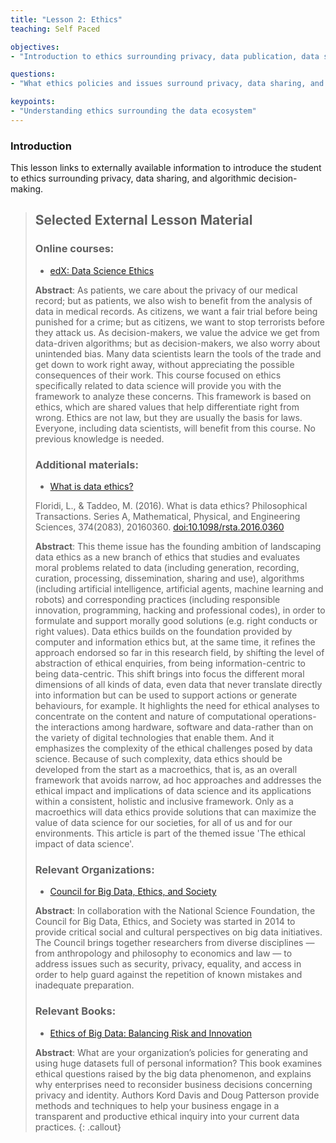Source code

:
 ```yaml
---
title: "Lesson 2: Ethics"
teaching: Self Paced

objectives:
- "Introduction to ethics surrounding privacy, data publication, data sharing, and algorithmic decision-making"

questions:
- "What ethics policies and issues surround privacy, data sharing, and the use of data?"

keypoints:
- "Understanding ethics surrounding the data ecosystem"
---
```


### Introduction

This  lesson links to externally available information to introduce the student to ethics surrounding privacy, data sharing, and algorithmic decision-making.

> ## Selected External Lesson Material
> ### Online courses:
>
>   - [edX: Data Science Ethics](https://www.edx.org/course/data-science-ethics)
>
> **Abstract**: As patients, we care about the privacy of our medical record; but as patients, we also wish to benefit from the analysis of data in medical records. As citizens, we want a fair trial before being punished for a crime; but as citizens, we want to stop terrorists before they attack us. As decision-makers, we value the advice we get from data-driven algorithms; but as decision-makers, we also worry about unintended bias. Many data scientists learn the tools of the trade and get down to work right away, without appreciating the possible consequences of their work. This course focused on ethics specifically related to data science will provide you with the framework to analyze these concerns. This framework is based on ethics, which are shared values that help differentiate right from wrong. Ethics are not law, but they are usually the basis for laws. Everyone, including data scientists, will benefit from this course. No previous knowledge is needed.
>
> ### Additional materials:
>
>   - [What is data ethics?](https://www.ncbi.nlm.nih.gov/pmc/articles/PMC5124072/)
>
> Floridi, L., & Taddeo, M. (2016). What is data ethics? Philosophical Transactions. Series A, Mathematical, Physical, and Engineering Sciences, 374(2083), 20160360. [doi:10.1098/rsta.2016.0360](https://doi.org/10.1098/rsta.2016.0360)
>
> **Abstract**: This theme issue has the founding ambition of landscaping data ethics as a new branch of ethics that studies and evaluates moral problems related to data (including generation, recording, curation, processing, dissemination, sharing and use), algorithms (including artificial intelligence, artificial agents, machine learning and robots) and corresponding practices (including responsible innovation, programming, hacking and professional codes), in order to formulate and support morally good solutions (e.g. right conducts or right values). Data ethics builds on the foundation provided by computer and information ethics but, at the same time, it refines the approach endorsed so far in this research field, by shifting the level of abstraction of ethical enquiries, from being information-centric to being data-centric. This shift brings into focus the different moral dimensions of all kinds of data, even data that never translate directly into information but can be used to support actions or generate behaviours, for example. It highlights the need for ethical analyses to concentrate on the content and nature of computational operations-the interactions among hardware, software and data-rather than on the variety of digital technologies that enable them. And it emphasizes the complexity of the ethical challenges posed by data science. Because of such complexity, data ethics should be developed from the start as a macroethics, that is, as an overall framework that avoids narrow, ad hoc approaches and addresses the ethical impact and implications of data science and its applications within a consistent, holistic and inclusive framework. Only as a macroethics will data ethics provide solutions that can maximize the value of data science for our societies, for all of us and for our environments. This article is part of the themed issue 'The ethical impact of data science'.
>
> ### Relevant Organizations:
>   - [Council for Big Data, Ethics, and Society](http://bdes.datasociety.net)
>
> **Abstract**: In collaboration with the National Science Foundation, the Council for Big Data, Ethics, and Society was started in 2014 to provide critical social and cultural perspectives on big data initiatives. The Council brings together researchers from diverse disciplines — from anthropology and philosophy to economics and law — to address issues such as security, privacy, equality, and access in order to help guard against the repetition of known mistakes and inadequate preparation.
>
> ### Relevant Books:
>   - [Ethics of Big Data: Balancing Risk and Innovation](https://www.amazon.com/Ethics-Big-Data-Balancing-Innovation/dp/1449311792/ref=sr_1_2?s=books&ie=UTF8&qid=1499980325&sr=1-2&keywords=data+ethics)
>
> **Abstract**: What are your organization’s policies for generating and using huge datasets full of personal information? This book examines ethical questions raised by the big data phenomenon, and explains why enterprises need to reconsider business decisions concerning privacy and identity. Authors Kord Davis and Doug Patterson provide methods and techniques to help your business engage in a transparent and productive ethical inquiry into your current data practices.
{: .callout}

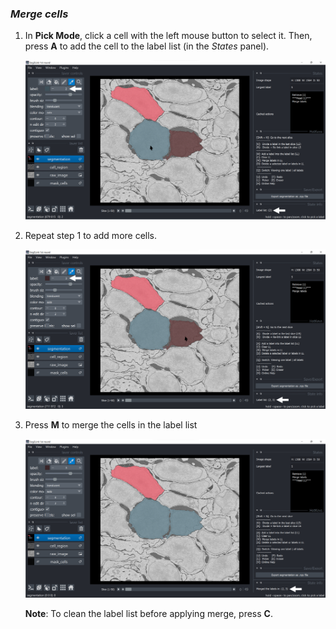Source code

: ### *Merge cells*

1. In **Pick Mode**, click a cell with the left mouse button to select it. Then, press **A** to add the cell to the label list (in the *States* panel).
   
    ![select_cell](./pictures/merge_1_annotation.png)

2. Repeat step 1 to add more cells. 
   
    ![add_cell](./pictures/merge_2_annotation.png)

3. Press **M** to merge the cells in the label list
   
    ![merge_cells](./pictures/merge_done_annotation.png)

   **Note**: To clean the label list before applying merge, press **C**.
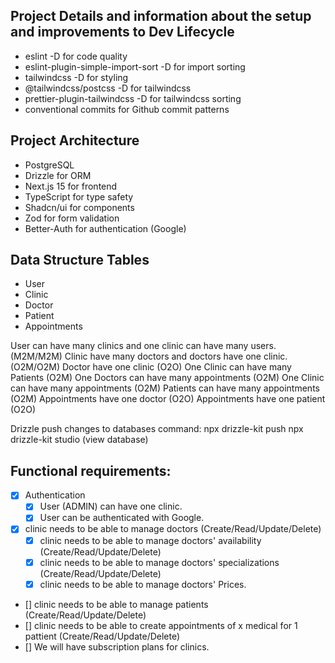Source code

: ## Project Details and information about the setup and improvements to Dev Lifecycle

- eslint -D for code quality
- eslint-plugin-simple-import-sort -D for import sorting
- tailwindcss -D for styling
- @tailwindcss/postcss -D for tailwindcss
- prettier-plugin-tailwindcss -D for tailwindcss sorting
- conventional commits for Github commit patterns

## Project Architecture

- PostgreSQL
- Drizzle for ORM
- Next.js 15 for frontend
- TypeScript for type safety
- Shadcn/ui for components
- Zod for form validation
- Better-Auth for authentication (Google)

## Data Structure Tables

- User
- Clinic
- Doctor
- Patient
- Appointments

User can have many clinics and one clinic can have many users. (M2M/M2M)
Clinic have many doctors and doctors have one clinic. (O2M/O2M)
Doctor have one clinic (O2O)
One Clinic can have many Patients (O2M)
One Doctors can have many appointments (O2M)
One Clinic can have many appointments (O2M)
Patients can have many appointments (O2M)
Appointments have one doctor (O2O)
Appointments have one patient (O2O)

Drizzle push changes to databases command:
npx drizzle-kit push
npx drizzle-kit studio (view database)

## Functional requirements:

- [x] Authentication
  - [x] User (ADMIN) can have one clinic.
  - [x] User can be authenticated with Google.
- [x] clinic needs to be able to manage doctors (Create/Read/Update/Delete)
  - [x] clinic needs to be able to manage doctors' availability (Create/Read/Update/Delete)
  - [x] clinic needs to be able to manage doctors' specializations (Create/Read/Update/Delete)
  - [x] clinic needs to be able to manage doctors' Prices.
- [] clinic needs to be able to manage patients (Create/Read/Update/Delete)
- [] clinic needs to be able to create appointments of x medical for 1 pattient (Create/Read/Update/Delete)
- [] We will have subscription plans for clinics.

→ **ASSIGNED TASK**
Reply with nothing but the number of lines in the entries above that hold the string "https".

→ **TASK ANSWER**
4